- _REQUESTS_
- 1) Please list the things that, according to the blog post on John Cage, he explored as music when challenging conventional definitions of it.
- 2) Using the blog post on John Cage, explain what made the question of how to live as a gay man part of his struggle in the 1950s.

- _PROVIDED TEXT_
<<<<
Thursday, July 19, 2012

Where the Heart Beats

John Cage is probably the most impressive experimental composer of the 20th century. He challenged conventional definitions of music by exploring household objects as percussions, everyday sounds as music, and most famously, silence. Kay Larson, author of Where the Heart Beats: John Cage, Zen Buddhism, and the Inner Life of Artists, reveals the deeply conflicted genius of Cage as he struggles during the 1950s to find his voice as an artist, how to live as a gay man in a country where homosexuality was still illegal, and how to make his art live as an extension of his spiritual life. What Larson paints is the portrait of a fascinating man, who in true Zen fashion, literally fused his life with his art.
>>>>
- _DATA SEGMENT_
<<<<
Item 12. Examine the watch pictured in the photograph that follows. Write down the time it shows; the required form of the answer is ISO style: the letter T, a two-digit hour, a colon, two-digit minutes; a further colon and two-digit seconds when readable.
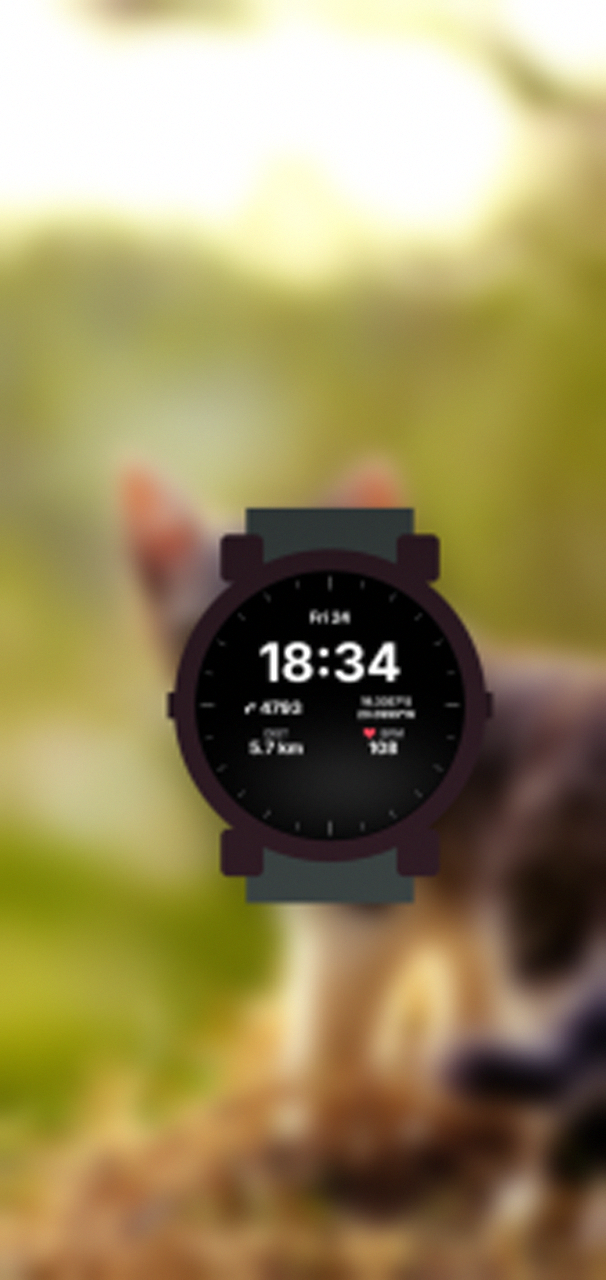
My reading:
T18:34
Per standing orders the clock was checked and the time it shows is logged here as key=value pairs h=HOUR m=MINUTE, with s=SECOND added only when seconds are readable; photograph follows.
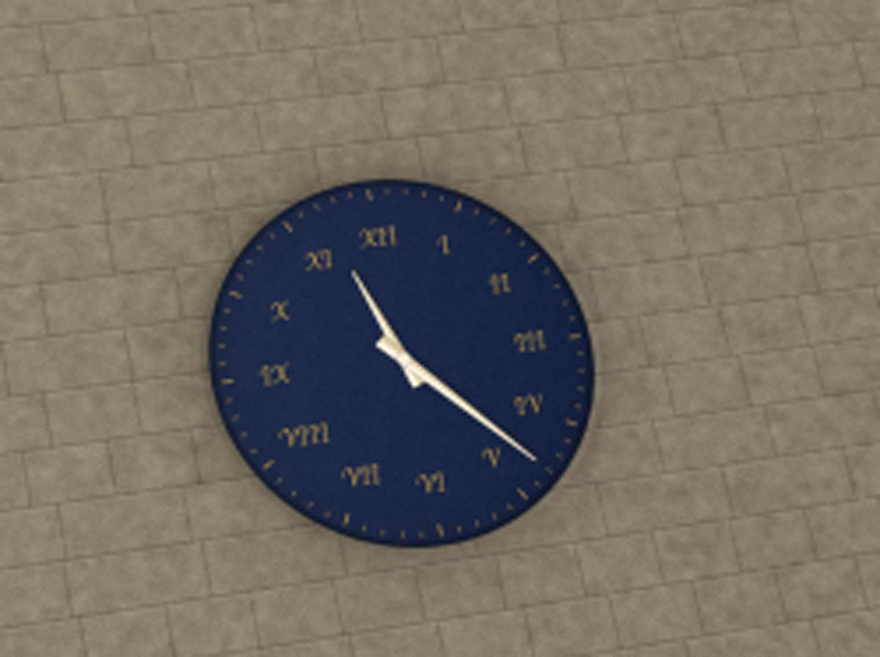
>>>>
- _RESPONSES PER TASK_
- 1)
- Household objects as percussions
- Everyday sounds as music
- Silence

- 2) The post places that struggle in a country where homosexuality was still illegal at the time.